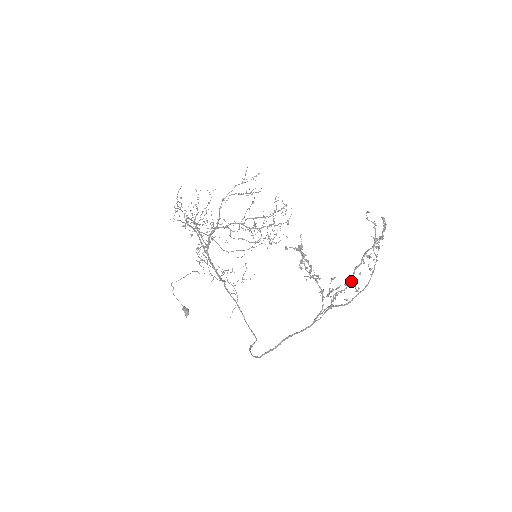
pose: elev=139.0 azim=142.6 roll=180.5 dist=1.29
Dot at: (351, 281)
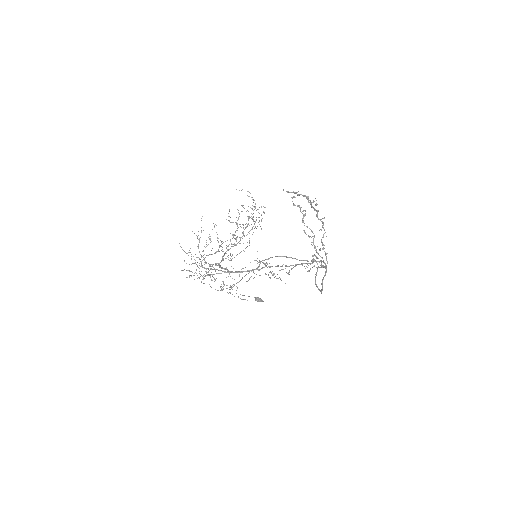
Dot at: (323, 225)
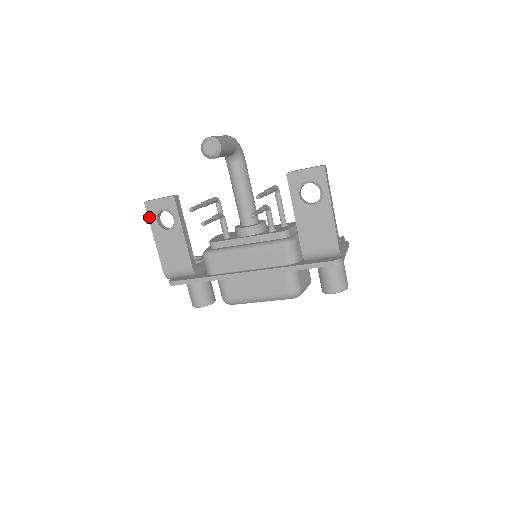
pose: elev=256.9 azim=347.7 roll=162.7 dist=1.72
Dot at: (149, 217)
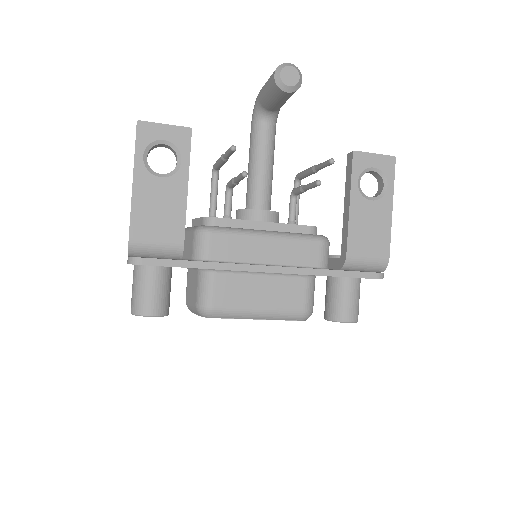
Dot at: (137, 145)
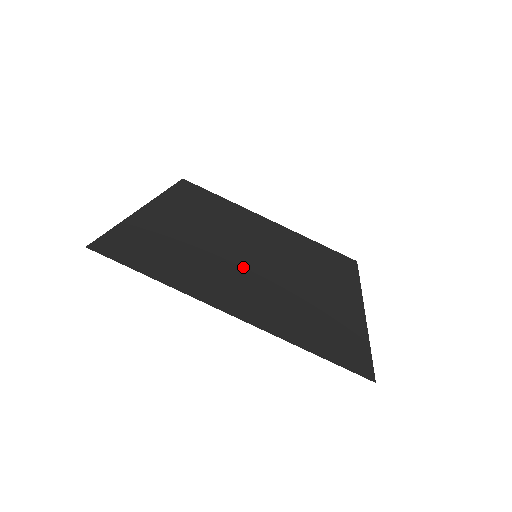
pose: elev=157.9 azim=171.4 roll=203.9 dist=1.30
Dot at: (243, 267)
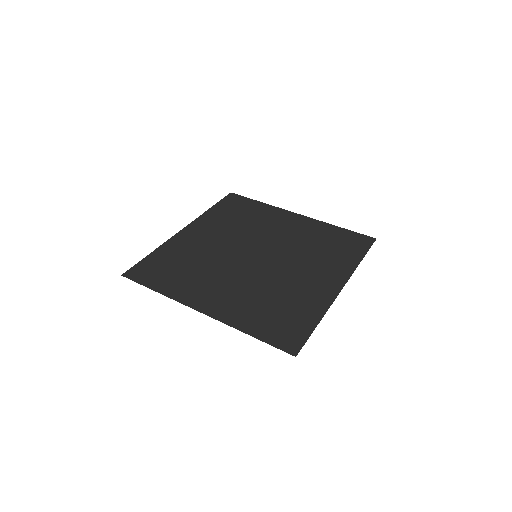
Dot at: (236, 269)
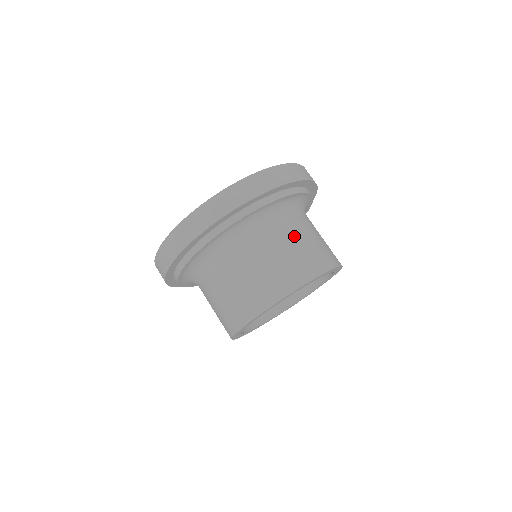
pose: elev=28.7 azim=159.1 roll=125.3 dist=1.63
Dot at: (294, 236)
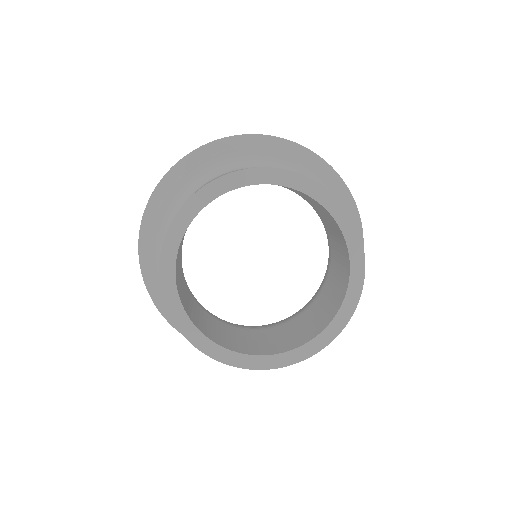
Dot at: occluded
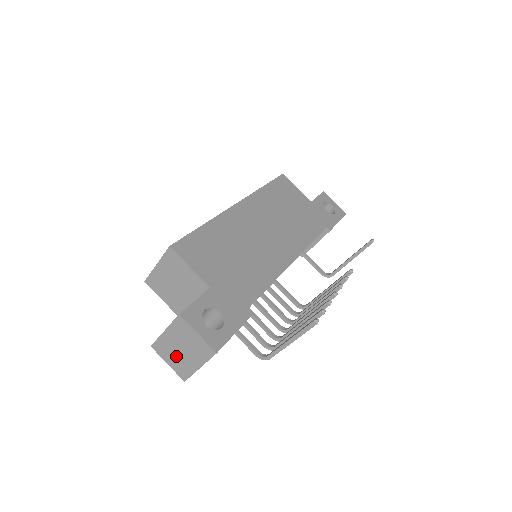
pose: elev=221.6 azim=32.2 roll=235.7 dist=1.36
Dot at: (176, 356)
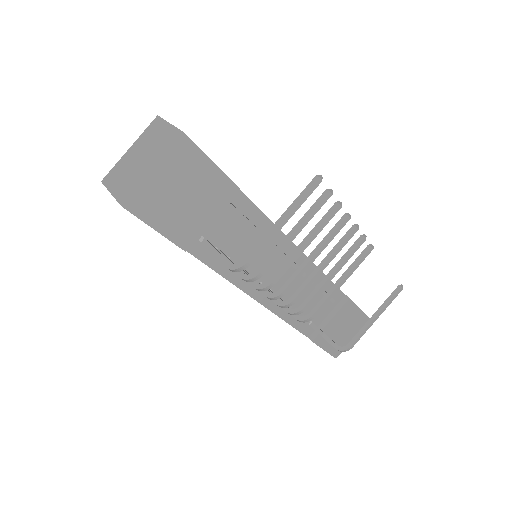
Dot at: (128, 173)
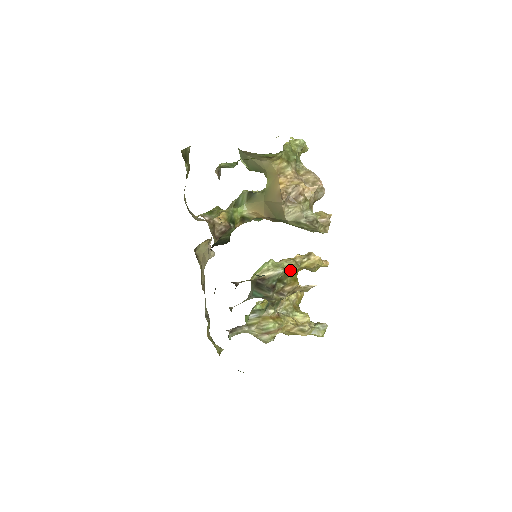
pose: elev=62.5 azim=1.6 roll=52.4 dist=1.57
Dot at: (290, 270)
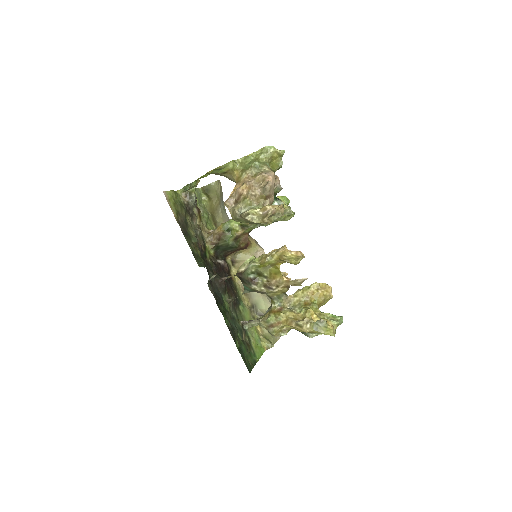
Dot at: (261, 263)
########################################
• _Problem requirements_: Present every line of the records above as a Markdown table with the columns Row and Line, numbering the rows in order and omitting blank lines. Leave the pictures out.

• _The answer_:
| Row | Line |
|---|---|
| 1 | pose: elev=139.0 azim=142.6 roll=180.5 dist=1.29 |
| 2 | Dot at: (351, 281) |
| 3 | Dot at: (323, 225) |
| 4 | pose: elev=256.9 azim=347.7 roll=162.7 dist=1.72 |
| 5 | Dot at: (149, 217) |
| 6 | Dot at: (137, 145) |
| 7 | pose: elev=157.9 azim=171.4 roll=203.9 dist=1.30 |
| 8 | Dot at: (243, 267) |
| 9 | Dot at: (236, 269) |
| 10 | pose: elev=28.7 azim=159.1 roll=125.3 dist=1.63 |
| 11 | Dot at: (294, 236) |
| 12 | Dot at: occluded |
| 13 | pose: elev=221.6 azim=32.2 roll=235.7 dist=1.36 |
| 14 | Dot at: (176, 356) |
| 15 | Dot at: (128, 173) |
| 16 | pose: elev=62.5 azim=1.6 roll=52.4 dist=1.57 |
| 17 | Dot at: (290, 270) |
| 18 | Dot at: (261, 263) |